Most Havyakas are found farming betel nuts for chewing (gutka) and evading prohibition in most places where they live. Some of them study hard for 40 years, then become chartered accountants, move to Bangalore, and sign annual financial reports. Some of them become politicians, and almost always contest from BJP, which is the only party that people in coastal Karnataka will vote for.
Havyakas are strict vegetarians, who not only eat vegetables but eat every part of the vegetable, including parts that are supposed to be thrown away. Visitors who bite down on a stem or a pit should discreetly remove it from the mouth and set it aside on the edge of the plate. Your cook is not a klutz but merely demonstrating mastery of the culture.
Havyakas are known (but only among themselves) for culinary masterpieces like Appe Huli, Bhootgojju, Todadevu and Tellevu (types of dosa), and Karakali (poi chutney). The average Havyaka 10-year-old won't eat anything but Tellevu, and occasionally Avalakki since eating Tellevu during festivals violates the inscrutable rules of musure. An Englishman can imagine Havyaka cuisine by visiting any local curry house but sneaking in about twenty packets of sugar to stir into everything.
My Big Fat Havyaka Wedding
Havyaka parents always find it hard to get a local wife for their son — especially if he is not in a lucrative job in Bangalore. Because they also want their daughter to be married to the highest-paid software engineer or chartered accountant in the world, even if she only studied B.Com at the local college.
During the coronavirus pandemic, Havyaka boys who happen to be at home looking after Dad's tiny, unprofitable betel-nut farm regained hopes to marry, thinking in vain that their counterparts working in Bangalore would be laid off.
The real point of finding a bride within the Havyaka community is not just preserving the Brahmin traditions, but also to have a wife who can cook Tellevu and Appe Huli.
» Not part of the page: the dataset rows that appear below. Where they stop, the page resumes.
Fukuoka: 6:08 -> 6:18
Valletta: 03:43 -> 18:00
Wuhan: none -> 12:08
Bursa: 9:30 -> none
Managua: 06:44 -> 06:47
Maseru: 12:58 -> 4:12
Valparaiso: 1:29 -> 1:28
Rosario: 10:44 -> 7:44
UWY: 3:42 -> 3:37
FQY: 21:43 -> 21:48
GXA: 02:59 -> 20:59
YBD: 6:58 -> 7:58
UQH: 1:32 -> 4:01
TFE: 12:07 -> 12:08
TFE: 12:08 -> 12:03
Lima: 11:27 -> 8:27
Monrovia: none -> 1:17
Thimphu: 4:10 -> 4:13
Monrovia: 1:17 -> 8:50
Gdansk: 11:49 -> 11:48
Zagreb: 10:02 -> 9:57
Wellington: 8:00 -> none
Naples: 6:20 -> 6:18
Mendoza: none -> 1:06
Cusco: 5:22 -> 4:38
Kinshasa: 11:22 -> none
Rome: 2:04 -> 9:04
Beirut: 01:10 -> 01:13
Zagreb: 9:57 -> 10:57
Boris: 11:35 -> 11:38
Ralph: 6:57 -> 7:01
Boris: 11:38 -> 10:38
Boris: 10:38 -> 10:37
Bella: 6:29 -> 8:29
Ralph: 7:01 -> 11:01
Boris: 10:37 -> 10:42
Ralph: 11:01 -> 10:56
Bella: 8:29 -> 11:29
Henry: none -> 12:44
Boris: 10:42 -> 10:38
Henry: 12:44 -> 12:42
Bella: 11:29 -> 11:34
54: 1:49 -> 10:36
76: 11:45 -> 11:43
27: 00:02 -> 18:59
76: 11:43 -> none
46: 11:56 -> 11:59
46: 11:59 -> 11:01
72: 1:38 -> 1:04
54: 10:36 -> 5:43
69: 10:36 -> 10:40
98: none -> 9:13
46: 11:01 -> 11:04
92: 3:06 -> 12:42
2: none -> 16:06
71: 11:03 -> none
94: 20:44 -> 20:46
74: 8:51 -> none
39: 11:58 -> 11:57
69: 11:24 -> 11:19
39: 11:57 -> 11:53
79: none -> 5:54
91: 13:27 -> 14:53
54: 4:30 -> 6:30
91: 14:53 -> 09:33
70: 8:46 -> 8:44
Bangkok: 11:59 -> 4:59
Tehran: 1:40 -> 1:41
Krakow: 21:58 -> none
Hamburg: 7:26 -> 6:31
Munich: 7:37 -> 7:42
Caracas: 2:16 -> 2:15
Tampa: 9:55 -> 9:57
Those searching for a Brahmin bride in outlandish states like Uttar Pradesh find that she can't even pronounce them.
The Havyaka people observe the gotra, identifying as households by tracing their male lineage and trying to marry outside their own gotra (especially if he is getting nowhere with that hot cousin). However, they adopt surnames that do not reflect their origins but their professions. One would think they would not spend so much time trying to change their professions.